Inkling and the Modern Book
It was in the Fall of 2010 when I received an interesting email. It was from a recruiter looking to fill front-end developer positions for an early stage startup that was building interactive textbooks for the iPad. I had never heard of the company and at the time what I’d seen of tablet publishing was uninspired.
When I got home that evening I downloaded the Inkling app onto my girlfriend’s iPad and took a look at the pre-installed demo book, The Elements of Style. I was immediately impressed. Craig Mod, writing for the popular A List Apart blog in early 2011, summed up my initial reactions well (albeit more articulately) in his article A Simpler Page:
Inkling … is one such example of a reading application that straddles the new and old—chunking content in an intuitively predictable and consistent manner within and across chapters…

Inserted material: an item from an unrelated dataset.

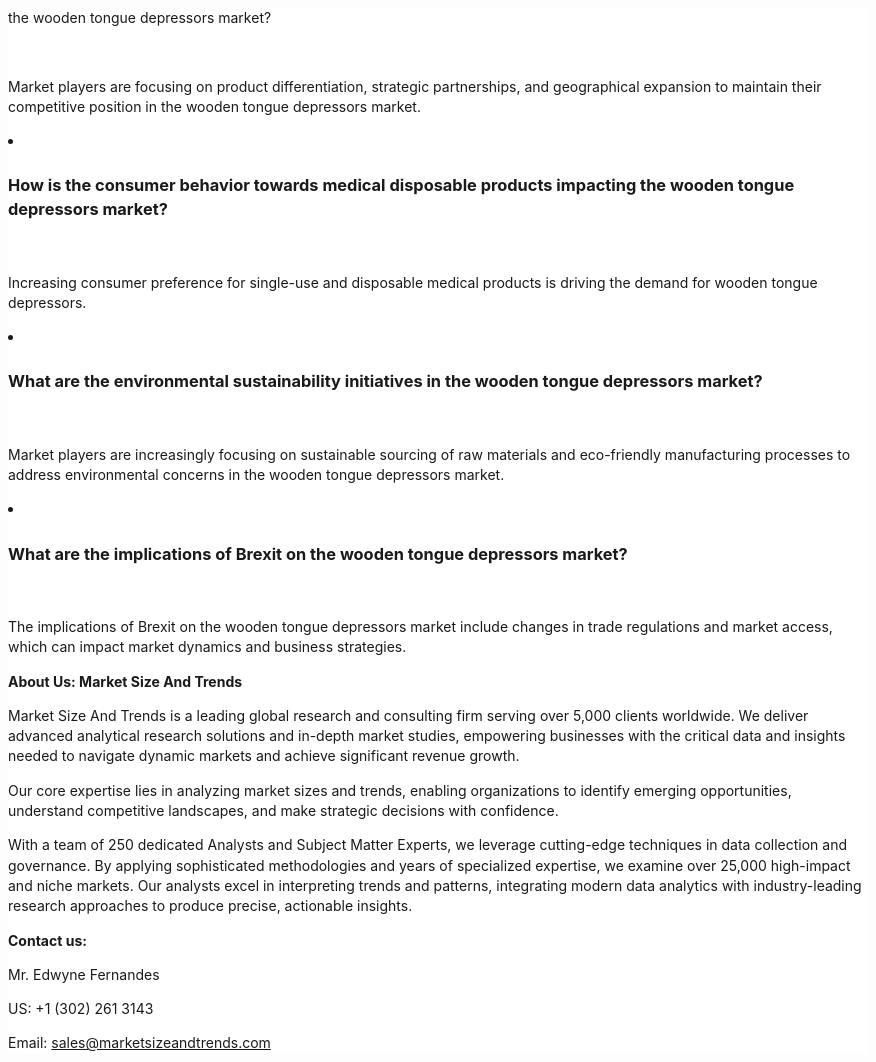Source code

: the wooden tongue depressors market?</h3> <p>&nbsp;</p><p>Market players are focusing on product differentiation, strategic partnerships, and geographical expansion to maintain their competitive position in the wooden tongue depressors market.</p> </li> <li> <h3>How is the consumer behavior towards medical disposable products impacting the wooden tongue depressors market?</h3> <p>&nbsp;</p><p>Increasing consumer preference for single-use and disposable medical products is driving the demand for wooden tongue depressors.</p> </li> <li> <h3>What are the environmental sustainability initiatives in the wooden tongue depressors market?</h3> <p>&nbsp;</p><p>Market players are increasingly focusing on sustainable sourcing of raw materials and eco-friendly manufacturing processes to address environmental concerns in the wooden tongue depressors market.</p> </li> <li> <h3>What are the implications of Brexit on the wooden tongue depressors market?</h3> <p>&nbsp;</p><p>The implications of Brexit on the wooden tongue depressors market include changes in trade regulations and market access, which can impact market dynamics and business strategies.</p> </li></ol></body></html></p><p><strong>About Us:&nbsp;Market Size And Trends</strong></p><p>Market Size And Trends&nbsp;is a leading global research and consulting firm serving over 5,000 clients worldwide. We deliver advanced analytical research solutions and in-depth market studies, empowering businesses with the critical data and insights needed to navigate dynamic markets and achieve significant revenue growth.</p><p>Our core expertise lies in analyzing market sizes and trends, enabling organizations to identify emerging opportunities, understand competitive landscapes, and make strategic decisions with confidence.</p><p>With a team of 250 dedicated Analysts and Subject Matter Experts, we leverage cutting-edge techniques in data collection and governance. By applying sophisticated methodologies and years of specialized expertise, we examine over 25,000 high-impact and niche markets. Our analysts excel in interpreting trends and patterns, integrating modern data analytics with industry-leading research approaches to produce precise, actionable insights.</p><p><strong>Contact us:</strong></p><p>Mr. Edwyne Fernandes</p><p>US: +1 (302) 261 3143</p><p>Email: <a href="mailto:sales@marketsizeandtrends.com">sales@marketsizeandtrends.com</a>&nbsp;</p>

The application had clearly been polished with a strong sense of design and a well-thought-out set of user interactions. It balanced the need to convey traditional textbook content with a new yet natural navigation and page-less pages. With such an elegant solution to the digital format and a clear vision for the product how could I not be interested?
The Tech Behind the Inkling App
One of my first questions was: “How does it work?” As beautiful as it is, are the books just big Cocoa apps that benefit only iPad owners? Turns out the content is created and maintained using open formats, HTML and XML, that interact with other media like audio, video, and 3D. We treat books like software: multiple collaborators adding to the code base, finding and fixing “bugs” across different content types, and utilizing all manner of automated proofing tools to quickly identify issues. As Rob Cromwell explains in The Art of Content Engineering this architecture opens the door to other platforms:
In software engineering, the build is usually the output of a compiler. A compiler generates an executable binary from the source code, and targets a specific platform like Mac OS X, Linux or your iPad. The compiler and target … enable the same source code to run across different platforms. Inkling content has been structured in the same way.
To tie the native application and HTML/XML together we use a Javascript layer. With it we’re able to change states and provide feedback to the user while passing along data about their highlights and notes to other parts of the system. These seamless effects often feel “native” yet operate in way that can still perform outside the context of the native app.
Working at Inkling
Aside from the great benefits, easily the best aspect of Inkling is getting to work a with group really smart people. As a startup decisions have to be made quickly and technical plans executed at breakneck speeds. Out of this environment I’m continually amazed by what’s produced, and the cooperation between different groups with members often working outside their comfort zone is, at least for me, unprecedented.
A quick example: A colleague of mine in a non-technical role, who has no formal computer science background, recently wrote a long list of complicated regular expressions to help her complete some tasks. Long regular expressions, as anyone who’s ever battled with them will know, are rarely trivial to write. Because of her work we’re integrating it into other tools that, ultimately, will benefit the whole team.